The concept of Bounded Contexts from DDD could be applied to LLMs, defining their scope and improving predictability.
Continuous learning, experimentation, and community sharing are vital for navigating the LLM landscape.

Applying DDD principles like Bounded Contexts and Ubiquitous Language to LLM development can lead to more robust, predictable, and integrated AI-powered systems.

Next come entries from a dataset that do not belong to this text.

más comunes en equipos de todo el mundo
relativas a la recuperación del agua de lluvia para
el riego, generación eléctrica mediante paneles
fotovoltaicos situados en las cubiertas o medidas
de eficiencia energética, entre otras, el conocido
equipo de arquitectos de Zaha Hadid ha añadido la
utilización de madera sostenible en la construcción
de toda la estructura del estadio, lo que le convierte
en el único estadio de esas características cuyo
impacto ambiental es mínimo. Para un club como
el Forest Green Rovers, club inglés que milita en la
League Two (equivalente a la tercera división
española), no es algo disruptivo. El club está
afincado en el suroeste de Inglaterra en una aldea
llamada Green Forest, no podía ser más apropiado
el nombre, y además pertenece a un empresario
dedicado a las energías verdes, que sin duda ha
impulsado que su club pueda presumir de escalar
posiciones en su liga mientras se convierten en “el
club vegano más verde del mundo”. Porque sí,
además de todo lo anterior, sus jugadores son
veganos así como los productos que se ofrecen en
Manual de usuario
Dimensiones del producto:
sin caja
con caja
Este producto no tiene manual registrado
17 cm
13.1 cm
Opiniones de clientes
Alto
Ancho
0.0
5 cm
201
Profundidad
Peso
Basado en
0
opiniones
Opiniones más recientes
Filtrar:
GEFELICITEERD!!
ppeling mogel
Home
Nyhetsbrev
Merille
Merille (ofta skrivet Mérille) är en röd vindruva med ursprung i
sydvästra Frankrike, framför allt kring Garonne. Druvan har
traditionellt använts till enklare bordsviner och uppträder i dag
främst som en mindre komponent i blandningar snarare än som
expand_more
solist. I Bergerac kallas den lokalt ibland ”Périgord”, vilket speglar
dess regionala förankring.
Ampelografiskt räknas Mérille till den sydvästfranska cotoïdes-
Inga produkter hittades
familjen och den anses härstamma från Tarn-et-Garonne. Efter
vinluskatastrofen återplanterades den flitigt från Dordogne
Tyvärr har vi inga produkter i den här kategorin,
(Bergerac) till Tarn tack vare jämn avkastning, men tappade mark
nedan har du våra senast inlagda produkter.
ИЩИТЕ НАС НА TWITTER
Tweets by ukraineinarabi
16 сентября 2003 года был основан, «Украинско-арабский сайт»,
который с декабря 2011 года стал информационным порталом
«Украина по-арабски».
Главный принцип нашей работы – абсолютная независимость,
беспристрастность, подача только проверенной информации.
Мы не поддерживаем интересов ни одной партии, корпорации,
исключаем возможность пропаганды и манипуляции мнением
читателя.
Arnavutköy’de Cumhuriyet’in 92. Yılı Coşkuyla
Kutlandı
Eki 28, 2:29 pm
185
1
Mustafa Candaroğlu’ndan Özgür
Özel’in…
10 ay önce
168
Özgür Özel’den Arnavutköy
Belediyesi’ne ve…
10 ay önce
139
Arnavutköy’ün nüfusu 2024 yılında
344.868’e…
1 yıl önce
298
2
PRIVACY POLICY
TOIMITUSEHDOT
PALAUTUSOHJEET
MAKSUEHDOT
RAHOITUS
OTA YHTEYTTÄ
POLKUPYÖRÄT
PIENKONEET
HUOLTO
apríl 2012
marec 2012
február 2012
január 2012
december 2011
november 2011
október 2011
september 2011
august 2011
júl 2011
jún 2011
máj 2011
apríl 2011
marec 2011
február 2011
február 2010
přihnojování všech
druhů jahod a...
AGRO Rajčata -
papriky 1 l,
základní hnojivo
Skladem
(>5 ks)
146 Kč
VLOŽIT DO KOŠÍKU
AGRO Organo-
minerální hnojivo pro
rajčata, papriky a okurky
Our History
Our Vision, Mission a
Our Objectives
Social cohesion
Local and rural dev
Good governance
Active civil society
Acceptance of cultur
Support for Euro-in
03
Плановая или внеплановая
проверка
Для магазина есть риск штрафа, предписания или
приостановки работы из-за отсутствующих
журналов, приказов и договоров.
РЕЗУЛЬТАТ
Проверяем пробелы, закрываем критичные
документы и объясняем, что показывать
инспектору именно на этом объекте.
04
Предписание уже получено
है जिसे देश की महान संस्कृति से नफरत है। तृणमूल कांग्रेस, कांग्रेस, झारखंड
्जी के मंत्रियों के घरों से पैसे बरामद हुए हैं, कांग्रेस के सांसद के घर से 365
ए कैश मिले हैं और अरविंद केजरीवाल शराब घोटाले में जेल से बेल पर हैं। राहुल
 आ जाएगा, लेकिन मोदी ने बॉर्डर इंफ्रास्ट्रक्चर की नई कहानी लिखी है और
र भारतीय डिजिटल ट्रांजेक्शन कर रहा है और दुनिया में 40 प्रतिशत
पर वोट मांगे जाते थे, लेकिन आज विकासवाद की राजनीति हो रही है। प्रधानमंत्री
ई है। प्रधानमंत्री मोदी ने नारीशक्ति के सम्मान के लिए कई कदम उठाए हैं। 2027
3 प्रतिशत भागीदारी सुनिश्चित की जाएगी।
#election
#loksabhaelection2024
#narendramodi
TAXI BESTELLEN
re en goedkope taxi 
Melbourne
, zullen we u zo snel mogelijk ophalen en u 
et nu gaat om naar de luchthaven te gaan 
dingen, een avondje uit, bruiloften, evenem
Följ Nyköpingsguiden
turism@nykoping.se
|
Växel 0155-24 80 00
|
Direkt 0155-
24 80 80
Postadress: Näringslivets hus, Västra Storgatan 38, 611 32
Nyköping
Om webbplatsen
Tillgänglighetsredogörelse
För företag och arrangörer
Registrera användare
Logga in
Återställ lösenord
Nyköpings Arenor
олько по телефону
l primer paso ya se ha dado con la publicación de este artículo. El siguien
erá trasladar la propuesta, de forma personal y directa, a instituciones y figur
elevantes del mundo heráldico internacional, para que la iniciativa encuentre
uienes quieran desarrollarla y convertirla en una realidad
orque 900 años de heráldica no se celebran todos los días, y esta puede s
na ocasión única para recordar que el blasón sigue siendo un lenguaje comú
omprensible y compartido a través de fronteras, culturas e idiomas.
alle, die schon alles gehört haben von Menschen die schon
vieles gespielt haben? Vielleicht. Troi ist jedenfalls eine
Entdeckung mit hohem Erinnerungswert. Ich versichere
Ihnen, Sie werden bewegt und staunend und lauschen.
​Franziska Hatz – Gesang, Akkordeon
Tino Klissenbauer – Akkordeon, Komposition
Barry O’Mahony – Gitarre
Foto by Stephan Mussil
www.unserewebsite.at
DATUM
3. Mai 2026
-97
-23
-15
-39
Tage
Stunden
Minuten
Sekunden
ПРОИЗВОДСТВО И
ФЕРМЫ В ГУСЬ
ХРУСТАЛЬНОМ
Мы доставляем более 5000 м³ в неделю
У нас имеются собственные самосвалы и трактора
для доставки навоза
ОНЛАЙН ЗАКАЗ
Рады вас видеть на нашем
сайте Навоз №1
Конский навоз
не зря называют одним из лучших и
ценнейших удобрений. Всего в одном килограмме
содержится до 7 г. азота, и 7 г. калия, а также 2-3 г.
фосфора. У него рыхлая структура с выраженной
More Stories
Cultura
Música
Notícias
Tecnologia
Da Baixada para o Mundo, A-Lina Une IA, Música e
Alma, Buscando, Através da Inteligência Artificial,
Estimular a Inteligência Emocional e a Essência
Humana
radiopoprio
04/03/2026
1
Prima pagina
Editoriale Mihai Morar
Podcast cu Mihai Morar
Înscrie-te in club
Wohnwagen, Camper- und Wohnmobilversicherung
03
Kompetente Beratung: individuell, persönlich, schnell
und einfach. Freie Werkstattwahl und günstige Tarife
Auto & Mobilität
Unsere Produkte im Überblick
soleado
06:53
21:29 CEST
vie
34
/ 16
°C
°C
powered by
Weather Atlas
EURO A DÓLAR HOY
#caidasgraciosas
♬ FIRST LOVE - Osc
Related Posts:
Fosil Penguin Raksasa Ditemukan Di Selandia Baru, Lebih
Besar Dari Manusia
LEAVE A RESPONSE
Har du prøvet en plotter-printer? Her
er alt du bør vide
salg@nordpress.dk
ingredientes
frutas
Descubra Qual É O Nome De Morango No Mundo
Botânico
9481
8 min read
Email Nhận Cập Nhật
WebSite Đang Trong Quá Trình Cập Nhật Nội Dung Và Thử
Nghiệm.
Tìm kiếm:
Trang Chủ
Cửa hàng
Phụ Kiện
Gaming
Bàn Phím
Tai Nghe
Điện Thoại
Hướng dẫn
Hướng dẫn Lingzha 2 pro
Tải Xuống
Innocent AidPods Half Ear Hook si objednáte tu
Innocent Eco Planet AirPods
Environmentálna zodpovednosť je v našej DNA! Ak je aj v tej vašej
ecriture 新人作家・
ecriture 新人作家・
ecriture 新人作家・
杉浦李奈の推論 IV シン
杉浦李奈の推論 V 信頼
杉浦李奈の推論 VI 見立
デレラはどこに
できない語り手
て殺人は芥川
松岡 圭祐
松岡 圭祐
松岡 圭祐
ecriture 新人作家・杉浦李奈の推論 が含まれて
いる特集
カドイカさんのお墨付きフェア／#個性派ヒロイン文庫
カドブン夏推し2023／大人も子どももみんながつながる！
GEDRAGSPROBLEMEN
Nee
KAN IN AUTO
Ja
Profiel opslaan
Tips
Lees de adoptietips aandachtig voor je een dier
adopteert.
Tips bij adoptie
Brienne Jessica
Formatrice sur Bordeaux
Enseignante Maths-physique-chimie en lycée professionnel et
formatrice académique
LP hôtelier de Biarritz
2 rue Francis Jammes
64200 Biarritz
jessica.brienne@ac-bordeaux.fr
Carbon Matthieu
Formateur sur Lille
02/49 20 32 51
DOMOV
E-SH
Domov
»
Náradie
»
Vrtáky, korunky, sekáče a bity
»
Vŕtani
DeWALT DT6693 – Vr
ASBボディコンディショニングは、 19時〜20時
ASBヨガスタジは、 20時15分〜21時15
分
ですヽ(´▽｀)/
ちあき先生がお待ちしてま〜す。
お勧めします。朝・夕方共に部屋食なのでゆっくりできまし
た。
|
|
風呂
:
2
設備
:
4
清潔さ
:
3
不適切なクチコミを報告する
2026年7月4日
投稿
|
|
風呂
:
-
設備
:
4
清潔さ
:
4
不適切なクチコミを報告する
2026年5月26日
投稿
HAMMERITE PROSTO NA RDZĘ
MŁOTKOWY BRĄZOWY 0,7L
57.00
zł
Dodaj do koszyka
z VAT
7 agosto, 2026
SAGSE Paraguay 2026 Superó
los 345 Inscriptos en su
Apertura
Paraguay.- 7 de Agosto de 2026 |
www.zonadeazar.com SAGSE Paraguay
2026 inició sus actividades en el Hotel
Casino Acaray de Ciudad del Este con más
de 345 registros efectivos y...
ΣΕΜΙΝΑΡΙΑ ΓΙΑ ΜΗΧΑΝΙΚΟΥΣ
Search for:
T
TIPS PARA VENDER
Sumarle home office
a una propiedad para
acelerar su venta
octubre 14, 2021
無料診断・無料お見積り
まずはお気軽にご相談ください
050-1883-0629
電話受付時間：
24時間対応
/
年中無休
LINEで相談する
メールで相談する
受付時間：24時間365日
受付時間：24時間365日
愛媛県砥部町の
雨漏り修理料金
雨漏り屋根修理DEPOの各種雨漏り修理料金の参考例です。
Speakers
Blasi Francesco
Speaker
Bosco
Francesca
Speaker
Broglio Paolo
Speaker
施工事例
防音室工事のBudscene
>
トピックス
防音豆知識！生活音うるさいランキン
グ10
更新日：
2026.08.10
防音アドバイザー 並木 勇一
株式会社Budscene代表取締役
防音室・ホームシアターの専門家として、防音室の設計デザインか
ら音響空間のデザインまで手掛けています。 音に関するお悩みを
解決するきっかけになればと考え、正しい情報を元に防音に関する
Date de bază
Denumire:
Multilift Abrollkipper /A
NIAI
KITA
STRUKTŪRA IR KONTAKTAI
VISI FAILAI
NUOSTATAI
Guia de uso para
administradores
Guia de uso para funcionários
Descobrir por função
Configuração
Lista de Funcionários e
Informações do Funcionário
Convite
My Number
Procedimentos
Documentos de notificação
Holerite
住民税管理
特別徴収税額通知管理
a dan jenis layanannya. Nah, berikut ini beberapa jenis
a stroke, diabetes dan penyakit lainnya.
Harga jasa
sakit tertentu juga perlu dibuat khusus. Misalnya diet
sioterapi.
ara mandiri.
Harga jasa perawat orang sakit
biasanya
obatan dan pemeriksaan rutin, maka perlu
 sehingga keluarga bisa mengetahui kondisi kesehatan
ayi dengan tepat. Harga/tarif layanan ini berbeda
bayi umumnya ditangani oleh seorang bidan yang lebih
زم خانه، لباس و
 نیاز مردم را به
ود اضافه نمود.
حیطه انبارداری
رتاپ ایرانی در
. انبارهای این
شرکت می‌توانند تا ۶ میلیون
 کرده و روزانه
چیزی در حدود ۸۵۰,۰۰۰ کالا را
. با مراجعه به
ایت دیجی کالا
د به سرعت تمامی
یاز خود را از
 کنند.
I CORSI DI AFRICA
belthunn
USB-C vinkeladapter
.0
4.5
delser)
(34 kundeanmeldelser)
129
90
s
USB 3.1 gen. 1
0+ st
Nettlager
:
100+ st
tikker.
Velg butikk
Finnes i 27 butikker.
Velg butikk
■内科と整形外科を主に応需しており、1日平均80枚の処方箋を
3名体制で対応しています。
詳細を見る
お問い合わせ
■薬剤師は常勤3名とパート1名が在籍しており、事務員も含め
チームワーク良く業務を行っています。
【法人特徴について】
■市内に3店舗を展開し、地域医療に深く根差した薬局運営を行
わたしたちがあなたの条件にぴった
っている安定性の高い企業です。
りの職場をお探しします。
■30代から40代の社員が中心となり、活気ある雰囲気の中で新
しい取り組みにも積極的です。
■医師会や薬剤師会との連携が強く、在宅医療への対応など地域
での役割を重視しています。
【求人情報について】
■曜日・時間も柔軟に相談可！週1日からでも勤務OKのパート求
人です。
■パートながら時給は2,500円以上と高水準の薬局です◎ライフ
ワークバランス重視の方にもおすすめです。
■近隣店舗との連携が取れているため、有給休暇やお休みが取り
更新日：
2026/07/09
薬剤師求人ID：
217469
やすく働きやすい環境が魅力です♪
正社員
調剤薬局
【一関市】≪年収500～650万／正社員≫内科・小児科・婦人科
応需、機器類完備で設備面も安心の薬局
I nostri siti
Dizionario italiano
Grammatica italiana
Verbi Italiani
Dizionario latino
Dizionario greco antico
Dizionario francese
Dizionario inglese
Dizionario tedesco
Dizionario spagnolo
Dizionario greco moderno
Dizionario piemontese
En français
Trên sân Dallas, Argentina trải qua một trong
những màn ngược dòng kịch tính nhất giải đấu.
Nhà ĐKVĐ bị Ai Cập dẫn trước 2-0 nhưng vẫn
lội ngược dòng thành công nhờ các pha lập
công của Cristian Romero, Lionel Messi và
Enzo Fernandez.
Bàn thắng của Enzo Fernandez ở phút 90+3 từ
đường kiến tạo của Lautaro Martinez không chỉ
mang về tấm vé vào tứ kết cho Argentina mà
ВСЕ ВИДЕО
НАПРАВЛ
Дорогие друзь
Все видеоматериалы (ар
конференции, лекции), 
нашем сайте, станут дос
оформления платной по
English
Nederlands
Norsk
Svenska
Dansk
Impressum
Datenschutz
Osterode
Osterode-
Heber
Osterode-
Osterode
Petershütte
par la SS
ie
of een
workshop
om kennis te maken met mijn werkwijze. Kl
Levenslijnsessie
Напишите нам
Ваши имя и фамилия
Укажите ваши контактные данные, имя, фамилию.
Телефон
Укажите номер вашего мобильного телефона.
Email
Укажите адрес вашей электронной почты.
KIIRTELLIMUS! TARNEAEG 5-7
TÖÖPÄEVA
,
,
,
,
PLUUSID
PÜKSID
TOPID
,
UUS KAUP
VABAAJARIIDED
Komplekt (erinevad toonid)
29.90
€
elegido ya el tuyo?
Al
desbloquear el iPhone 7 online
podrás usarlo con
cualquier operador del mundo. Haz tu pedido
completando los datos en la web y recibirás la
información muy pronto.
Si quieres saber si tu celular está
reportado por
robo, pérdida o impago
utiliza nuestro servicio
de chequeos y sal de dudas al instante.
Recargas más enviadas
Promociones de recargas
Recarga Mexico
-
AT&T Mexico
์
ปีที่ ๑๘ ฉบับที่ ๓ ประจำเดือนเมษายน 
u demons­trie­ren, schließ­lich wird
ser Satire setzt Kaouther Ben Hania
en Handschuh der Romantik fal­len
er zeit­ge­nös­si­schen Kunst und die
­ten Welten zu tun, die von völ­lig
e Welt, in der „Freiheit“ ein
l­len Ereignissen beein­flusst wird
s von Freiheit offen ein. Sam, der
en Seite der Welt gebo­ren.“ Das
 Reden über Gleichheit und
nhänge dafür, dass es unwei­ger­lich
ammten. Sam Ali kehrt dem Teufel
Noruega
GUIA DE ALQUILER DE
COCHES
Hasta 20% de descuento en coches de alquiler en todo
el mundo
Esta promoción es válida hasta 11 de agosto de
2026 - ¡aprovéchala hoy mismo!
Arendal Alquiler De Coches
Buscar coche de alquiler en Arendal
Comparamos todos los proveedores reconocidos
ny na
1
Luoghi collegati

The speaker hypothesizes that an LLM could represent a Bounded Context, with its own defined language and concepts, potentially integrating with other software components.

Key takeaways

1LLMs are a transformative technology, akin to the early web, requiring proactive learning and adaptation.
2While the future is uncertain, engaging with LLMs now offers significant advantages for software developers.
3Effective LLM application goes beyond simple prompting, requiring structured approaches like separation of concerns and integration with conventional code.
4Fine-tuning allows for specialized LLM models, but requires careful data preparation and an understanding of potential model biases and shortcuts.
5Domain-Driven Design principles, such as tackling complexity, using ubiquitous language, and defining bounded contexts, are highly relevant to effectively working with LLMs.
6The process of building LLM applications involves continuous experimentation, learning from both successes and failures, and sharing knowledge within the community.
7Embracing uncertainty and maintaining a sense of fun are crucial for navigating the rapidly evolving field of AI and LLMs.

Key terms

Large Language Model (LLM)Domain-Driven Design (DDD)Prompt EngineeringFine-TuningRetrieval Augmented Generation (RAG)Separation of ConcernsBounded ContextUbiquitous LanguageParameter-Efficient Fine-Tuning (PEFT)Low-Rank Adaptation (LoRA)Intent Classifier

Test your understanding

1How does Eric Evans compare the current impact of LLMs to historical technological shifts, and why is this comparison significant?
2What are the key differences between prompt engineering and fine-tuning an LLM, and what are the advantages of each?
3How can Domain-Driven Design principles, such as Bounded Contexts and Ubiquitous Language, be applied to working with LLMs?
4What challenges did the speaker encounter when experimenting with prompt engineering for a pirate game, and how did he attempt to overcome them?
5Why is continuous learning and experimentation, even with potentially 'useless' experiments, encouraged in the context of LLM development?